Almost six months after the operationalisation of the National Infrastructure Investment Fund (NIIF), the government has indicated that the investment model would be altered. The plan approved by the governing council of the fund envisages tweaking of the broad framework to allow for investment in individual projects taking into account the interest of potential investors. The NIIF had been conceived as a fund of funds, with several sub funds, to finance projects, both greenfield and brownfield, and also those stuck on the ground with a substantial initial corpus of Rs 40,000 crore with the government wisely capping its investment at 49 per cent. The rejig comes at a time when the outlook on fresh private investment appears clouded and factories and manufacturing firms operating with spare capacity reflect demand conditions.

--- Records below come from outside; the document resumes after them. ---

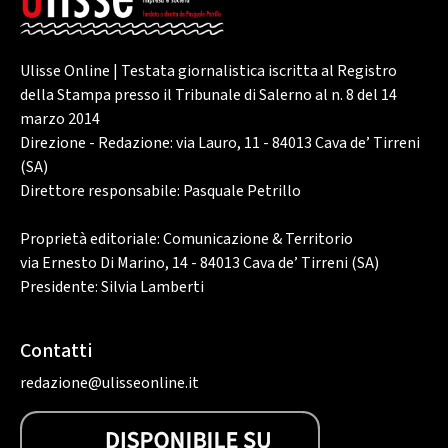
Ulisse Online | Testata giornalistica iscritta al Registro
della Stampa presso il Tribunale di Salerno al n. 8 del 14
marzo 2014
Direzione - Redazione: via Lauro, 11 - 84013 Cava de’ Tirreni
(SA)
Direttore responsabile: Pasquale Petrillo
Proprietà editoriale: Comunicazione & Territorio
via Ernesto Di Marino, 14 - 84013 Cava de’ Tirreni (SA)
Presidente: Silvia Lamberti
Contatti
redazione@ulisseonline.it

On the ground, the economic signals have been mixed, with some segments such as commercial vehicle sales and cement production showing improved numbers besides consumption demand, while railway freight fell 13.5 per cent, on a year on-year basis — the lowest in six years –and exports continue to be on a negative trajectory. The bright spot has been higher public spending on roads and railways. The central bank’s forward looking survey sees an improvement in the overall business scenario in the first half of this fiscal. Against this backdrop, any changes in the NIIF’s investment framework which could lead to higher capital expenditure, especially in infrastructure projects, is bound to be welcomed. This is especially so when many private corporates, which had undertaken infrastructure projects in the past, are now struggling to stay afloat given the huge pile of debt on their books.
It is not just on infrastructure funding that hopes are now being pinned on the NIIF to boost investment and sentiment. State owned banks are also lobbying for a fund or a “bad bank” which will buy out some of their bad loans and help clean part of their books. It certainly may be tempting for the government which controls many of these banks and is called on to provide capital to support such an idea. But if the vision is to create an investment vehicle which will be run professionally and at an arm’s length, without undue pressure on returns like in the case of private equity funds, the investment focus ought to stay on infrastructure projects, be it roads, ports, and other areas. That’s where long term investors such as global sovereign wealth funds are willing to partner a venture where the government too has a stake. It is all the more important, therefore, for the government to act as a facilitator to get more projects off the ground which should help private firms and entrepreneurs to start thinking of investing again.